It snowed that morning, the first real snow of the winter of 1944. The 71st and 324th Infantry Regiments climbed the ridges, skirted edges of woods, maneuvered against pillboxes and dugouts, fell into trenches left from the last war, squirmed into mire when 88's cracked. They flung their strength at the Germans in the particular little hells that only infantrymen fighting their lonely individual fights in mud and shell bursts can ever understand. The Germans held the first day. They were defending from pillboxes and dugouts, warm and dry, well planned and cleverly placed. But the artillery continued to roar and gallant infantry bought foot after foot of the shattered ugly ground with wounded screams and American blood. The next day the 71st wrenched battered Leintry from the enemy and the 324th was several thousand yards past its jump off line. Then Col. Robert R. Martin discovered a gap in the enemy front and snaked two battalions of his 114th Regiment through on the night of November 14-15. The next morning the infantry was tearing up the German's rear. The break through was on. The 44th proved itself in its first offensive.

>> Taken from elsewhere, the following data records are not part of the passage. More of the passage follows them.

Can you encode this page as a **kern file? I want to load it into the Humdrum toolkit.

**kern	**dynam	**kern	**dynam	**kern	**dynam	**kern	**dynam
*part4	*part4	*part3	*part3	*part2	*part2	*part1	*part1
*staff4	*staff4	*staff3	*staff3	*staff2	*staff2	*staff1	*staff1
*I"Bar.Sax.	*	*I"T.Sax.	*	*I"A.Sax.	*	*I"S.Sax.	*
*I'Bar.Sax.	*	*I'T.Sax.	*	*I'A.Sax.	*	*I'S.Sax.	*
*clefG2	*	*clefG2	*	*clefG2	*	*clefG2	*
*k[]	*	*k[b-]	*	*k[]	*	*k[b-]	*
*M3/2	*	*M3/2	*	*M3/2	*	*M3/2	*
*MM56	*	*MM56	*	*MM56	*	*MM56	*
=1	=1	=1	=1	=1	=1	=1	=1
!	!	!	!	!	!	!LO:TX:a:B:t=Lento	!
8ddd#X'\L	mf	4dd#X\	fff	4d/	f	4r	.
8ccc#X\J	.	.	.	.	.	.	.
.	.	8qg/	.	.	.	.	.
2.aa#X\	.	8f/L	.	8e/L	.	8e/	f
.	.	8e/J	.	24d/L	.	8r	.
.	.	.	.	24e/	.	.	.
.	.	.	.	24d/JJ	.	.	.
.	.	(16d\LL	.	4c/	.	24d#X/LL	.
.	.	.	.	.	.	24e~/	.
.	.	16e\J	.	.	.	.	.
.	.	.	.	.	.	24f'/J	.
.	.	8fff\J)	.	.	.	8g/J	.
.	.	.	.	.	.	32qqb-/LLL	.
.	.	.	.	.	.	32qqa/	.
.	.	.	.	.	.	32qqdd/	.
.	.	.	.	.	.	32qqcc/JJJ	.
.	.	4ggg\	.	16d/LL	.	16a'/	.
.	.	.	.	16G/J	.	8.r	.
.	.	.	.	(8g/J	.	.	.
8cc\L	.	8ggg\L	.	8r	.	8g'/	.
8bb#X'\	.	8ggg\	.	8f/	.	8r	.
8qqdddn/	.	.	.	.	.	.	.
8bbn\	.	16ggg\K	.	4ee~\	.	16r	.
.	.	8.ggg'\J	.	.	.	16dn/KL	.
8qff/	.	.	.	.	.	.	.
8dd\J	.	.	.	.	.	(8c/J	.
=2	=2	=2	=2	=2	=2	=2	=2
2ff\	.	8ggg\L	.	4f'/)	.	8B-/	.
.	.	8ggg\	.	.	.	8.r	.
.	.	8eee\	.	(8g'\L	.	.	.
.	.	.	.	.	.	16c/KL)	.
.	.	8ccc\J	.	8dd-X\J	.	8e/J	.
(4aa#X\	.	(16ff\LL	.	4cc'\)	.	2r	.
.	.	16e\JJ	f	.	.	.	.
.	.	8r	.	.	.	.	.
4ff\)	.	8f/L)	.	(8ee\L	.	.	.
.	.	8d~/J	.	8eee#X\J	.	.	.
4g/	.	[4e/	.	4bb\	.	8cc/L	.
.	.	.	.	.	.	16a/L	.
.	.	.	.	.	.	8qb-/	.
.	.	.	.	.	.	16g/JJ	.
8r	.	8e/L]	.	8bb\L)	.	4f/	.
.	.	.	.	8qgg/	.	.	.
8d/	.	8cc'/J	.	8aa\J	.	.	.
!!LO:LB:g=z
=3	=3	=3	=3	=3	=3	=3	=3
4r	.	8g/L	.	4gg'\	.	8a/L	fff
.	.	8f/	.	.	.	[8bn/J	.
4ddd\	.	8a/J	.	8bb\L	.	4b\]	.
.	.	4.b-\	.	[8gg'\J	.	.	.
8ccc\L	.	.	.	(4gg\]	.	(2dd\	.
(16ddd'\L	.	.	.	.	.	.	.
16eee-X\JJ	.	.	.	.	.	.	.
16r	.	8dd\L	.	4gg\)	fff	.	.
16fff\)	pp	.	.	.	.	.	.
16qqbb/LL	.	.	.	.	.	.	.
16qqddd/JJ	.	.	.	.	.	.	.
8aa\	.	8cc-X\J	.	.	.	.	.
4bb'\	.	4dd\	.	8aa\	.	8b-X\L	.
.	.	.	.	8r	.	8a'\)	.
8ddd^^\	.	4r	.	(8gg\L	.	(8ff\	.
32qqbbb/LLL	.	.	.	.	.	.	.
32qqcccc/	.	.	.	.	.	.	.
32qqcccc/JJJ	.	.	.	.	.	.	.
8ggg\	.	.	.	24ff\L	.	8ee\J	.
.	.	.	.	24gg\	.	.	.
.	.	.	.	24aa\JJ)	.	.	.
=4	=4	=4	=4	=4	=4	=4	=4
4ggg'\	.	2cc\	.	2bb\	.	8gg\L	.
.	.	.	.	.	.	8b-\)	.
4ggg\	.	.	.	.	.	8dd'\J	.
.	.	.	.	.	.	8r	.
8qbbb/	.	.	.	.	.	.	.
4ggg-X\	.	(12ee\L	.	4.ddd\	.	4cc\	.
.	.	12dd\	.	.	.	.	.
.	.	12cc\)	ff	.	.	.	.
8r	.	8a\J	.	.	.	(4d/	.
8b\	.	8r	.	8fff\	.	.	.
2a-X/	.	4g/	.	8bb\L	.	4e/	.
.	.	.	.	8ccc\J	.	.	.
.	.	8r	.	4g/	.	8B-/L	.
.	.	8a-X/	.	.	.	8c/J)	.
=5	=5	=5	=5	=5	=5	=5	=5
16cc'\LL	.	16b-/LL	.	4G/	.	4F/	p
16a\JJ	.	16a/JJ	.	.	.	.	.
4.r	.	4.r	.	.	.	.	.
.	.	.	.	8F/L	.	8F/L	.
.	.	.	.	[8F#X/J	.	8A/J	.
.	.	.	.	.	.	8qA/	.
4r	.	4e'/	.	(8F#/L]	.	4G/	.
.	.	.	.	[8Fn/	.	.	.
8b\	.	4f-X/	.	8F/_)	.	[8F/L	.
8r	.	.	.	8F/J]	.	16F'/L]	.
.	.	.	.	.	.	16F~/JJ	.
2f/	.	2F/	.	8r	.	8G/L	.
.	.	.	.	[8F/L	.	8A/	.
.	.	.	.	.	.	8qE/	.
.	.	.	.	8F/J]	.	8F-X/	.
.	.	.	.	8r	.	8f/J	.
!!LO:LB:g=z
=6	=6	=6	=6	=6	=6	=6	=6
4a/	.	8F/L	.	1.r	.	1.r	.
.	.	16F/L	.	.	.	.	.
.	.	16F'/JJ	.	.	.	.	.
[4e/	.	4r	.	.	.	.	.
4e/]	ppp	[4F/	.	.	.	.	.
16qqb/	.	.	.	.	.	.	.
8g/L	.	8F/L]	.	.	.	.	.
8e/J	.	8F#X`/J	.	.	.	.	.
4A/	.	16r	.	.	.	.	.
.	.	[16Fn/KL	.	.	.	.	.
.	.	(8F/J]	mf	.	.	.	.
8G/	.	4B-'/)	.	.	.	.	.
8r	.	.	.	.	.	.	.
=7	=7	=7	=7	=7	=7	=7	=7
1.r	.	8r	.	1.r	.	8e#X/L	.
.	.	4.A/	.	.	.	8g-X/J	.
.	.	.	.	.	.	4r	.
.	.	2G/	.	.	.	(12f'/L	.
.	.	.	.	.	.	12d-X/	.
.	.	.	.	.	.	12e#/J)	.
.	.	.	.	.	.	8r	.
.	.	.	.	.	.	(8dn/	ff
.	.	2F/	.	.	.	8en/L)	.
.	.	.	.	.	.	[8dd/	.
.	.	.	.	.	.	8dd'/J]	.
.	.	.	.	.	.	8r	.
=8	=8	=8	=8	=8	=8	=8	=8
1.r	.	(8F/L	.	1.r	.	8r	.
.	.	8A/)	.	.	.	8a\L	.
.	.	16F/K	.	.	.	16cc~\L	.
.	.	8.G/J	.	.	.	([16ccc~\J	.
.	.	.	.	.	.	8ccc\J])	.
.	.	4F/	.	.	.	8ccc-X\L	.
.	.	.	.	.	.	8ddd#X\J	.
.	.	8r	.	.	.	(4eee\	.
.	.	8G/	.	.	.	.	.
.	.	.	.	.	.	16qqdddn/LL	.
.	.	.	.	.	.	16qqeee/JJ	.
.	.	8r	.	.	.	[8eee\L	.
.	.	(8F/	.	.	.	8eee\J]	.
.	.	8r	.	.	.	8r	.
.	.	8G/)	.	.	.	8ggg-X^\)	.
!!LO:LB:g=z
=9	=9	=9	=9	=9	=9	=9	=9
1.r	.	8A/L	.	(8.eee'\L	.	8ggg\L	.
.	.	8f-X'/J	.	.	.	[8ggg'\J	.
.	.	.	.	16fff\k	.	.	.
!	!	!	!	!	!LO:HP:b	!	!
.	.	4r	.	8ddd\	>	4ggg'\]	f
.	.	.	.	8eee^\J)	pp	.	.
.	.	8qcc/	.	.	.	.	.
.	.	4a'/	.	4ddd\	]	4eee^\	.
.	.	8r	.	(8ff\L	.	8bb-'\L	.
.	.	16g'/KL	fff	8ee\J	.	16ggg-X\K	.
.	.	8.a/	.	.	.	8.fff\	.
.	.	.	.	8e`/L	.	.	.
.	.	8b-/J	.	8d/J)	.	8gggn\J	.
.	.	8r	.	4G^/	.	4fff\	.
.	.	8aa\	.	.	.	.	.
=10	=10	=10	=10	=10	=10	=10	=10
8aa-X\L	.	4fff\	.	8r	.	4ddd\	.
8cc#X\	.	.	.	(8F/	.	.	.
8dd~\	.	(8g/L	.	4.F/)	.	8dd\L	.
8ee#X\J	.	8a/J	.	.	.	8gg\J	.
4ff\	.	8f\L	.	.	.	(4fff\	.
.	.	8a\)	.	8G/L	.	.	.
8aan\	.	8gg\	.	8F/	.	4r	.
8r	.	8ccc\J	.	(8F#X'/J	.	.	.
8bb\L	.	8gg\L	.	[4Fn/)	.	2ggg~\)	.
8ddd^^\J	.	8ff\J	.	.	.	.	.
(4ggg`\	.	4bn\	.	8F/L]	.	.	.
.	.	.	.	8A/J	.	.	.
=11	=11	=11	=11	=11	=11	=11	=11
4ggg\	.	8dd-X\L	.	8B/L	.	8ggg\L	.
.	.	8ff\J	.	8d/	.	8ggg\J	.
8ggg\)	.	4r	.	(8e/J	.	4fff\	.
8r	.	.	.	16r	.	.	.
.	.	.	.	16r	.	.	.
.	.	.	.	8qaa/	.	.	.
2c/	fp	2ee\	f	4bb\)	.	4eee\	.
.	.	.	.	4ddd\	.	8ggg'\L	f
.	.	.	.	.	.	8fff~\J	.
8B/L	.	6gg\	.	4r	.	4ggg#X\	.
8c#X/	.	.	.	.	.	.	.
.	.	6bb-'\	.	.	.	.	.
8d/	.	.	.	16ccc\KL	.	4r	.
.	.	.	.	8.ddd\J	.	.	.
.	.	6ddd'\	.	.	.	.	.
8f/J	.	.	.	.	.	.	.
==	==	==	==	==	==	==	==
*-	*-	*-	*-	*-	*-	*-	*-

above right- These tiny villages, in this case Rimling, cost the life of many a buddy.
Yes, the arrow moves in a smooth line and the infantrymen who made the route climbed hills and waded rivers; churned mud and stumbled over their own dead to keep the arrow advancing. When the 44th moved into the line in the Parroy Forest, near Luneville, it was October and the Higher Vosges foothill country was greasy black with mud and biting with cold. The infantrymen knew how to dig a foxhole to protect them from shelling, but they didn't know how to dig a foxhole that gave anything approaching comfort. The mess sergeants were a little uncertain about getting hot chow up front and no one was quite sure what the difference in sound was between a German mortar and an 88. During the start, each man fought his own battle within himself and gingerly eased himself into the hard, hazardous routine of combat. For three weeks, the 44th held a stationary front. The doughboys got their first shelling, sent out their first patrols, stumbled into their first mines, clubbed out their first German counter-attacks, heard their first German propaganda . . . "Come over to us, soldiers of the 44th, and have a hot meal".
They chewed their K-rations, plastered the propaganda speaker with artillery, and captured disheveled Germans who hadn't eaten for days. In those three weeks the infantrymen learned a lot about war. They learned so much that they were assigned to spearhead the Seventh Army's November 13th attack. Never before in history had an offense succeed through the Vosges, in any season. Alsace-Lorraine had to be cleared of the enemy and at sundown the day before, the artillery announced that the big show was starting. The 156th, 157th, 217th, and 220th Field Artillery Battalions reinforced by Corps artillery tossed 25,000 rounds out into those not now so strange enemy lines.
The 324th had reached the edge of Avricourt, an anchor point in the German defense system. Avricourt was the center of a saucer and the rim was a series of hills neatly catalogued by German mortar men. Key strategic and communications point, Avricourt had to be taken. So, Col. Kenneth S. Anderson's doughboys took the cold hills to the north, drove across the open flat valley and took the town from the west after killing and capturing hundreds of Germans, pathetic in their role of supermen. Germany lay ahead and the division streamed east with the German border the goal. The enemy was off balance after Avricourt. It's hard to plan and coordinate when the opponent just keeps on coming. Those Yanks of the 44th did just that to them the fight was one long round with no intermission. They gave the Wehrmacht no rest. Within a week of the jump-off, the 71st was fighting inside of Sarrebourg. It was the division's first taste of city fighting. Snipers were plentiful and persistent in Sarrebourg; but in one day of ruthless hunting, Col. Ercil D. Porters command cleared the ancient Alsatian city and learned more battle lessons by bitter experience.
That night, a Kraut officer was told that the city had fallen. He paled visibly, held his head in his hands and muttered, "Ach, my poor Germany".